Exercise requirements - Below are the entries to work from; restate word for word the portion that opens with the line containing "och överväg energieffektivisering." and closes with the line containing "ACCEPTERA ALLA", keeping both.

::::::

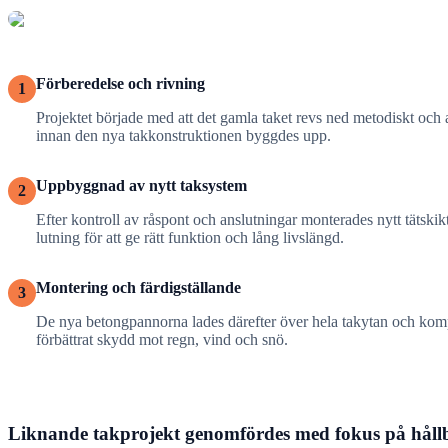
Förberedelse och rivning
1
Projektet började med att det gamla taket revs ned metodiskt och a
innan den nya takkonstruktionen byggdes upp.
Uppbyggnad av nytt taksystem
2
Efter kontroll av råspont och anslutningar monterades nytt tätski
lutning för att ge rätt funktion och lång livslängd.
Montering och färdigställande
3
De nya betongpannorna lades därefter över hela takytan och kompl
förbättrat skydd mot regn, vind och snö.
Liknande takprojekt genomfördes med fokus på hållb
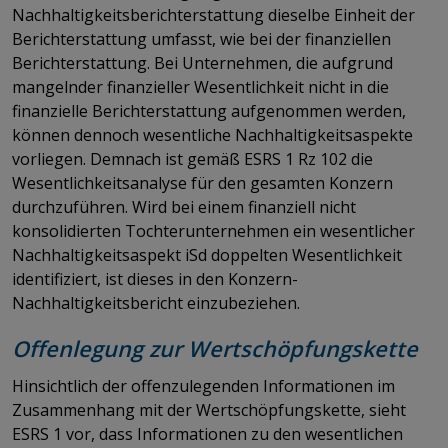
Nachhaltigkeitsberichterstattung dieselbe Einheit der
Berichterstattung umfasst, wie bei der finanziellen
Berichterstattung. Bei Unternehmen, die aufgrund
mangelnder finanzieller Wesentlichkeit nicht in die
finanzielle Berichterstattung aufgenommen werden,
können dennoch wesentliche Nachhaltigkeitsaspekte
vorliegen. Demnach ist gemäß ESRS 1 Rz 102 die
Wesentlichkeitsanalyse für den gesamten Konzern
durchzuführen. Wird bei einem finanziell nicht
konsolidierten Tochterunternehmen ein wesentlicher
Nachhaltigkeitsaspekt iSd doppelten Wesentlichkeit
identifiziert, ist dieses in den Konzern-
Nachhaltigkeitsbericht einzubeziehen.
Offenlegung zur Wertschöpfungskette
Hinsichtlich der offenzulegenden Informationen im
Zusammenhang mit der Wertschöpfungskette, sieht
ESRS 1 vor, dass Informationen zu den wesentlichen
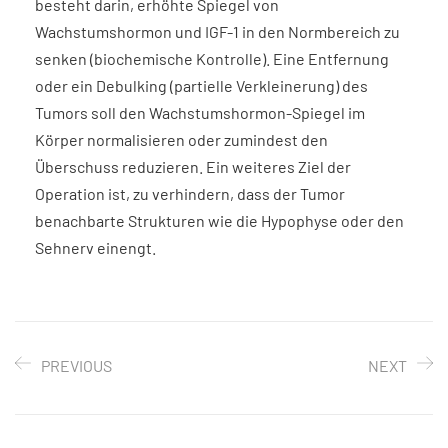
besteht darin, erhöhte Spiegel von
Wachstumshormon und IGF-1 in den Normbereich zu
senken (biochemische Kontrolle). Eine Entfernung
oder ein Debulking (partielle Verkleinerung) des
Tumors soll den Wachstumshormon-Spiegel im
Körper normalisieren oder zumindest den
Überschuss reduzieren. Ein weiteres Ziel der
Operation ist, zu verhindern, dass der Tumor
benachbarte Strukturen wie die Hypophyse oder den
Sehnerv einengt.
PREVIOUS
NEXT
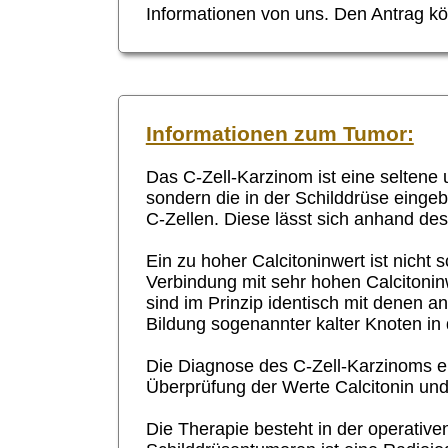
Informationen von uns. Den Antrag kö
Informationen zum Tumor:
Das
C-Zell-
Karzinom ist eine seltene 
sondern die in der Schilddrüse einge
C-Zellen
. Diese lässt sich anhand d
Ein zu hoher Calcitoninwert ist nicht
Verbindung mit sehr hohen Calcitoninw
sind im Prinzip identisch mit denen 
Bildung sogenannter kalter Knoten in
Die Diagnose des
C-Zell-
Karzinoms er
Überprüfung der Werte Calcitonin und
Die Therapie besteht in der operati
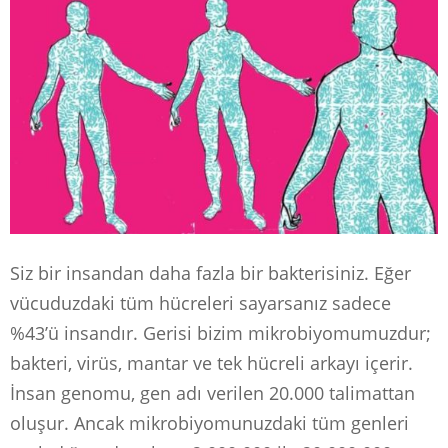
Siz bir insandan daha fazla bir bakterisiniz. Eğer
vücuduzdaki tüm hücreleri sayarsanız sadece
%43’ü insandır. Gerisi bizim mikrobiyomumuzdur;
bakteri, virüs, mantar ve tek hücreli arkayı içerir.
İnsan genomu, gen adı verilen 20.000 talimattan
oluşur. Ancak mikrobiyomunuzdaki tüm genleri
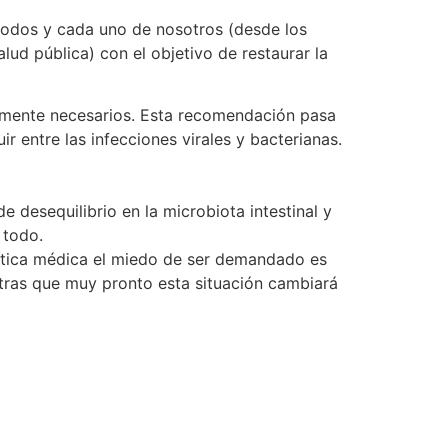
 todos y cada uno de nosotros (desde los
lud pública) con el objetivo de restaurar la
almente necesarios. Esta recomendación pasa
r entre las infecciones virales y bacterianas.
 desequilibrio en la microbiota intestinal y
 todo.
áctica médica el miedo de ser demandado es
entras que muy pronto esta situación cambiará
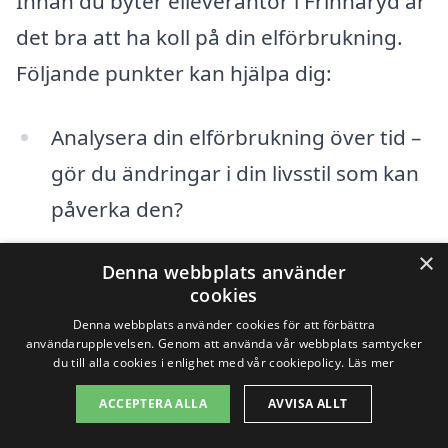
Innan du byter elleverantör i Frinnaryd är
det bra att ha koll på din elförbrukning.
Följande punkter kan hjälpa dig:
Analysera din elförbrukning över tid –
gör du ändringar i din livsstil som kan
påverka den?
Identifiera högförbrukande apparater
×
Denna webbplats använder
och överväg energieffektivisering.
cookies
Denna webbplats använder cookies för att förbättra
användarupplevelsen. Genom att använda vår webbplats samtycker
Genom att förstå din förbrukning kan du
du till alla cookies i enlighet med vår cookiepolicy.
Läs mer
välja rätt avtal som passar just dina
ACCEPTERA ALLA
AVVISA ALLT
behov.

::::::

Exercise output -
och överväg energieffektivisering.
cookies
Denna webbplats använder cookies för att förbättra
användarupplevelsen. Genom att använda vår webbplats samtycker
Genom att förstå din förbrukning kan du
du till alla cookies i enlighet med vår cookiepolicy.
Läs mer
välja rätt avtal som passar just dina
ACCEPTERA ALLA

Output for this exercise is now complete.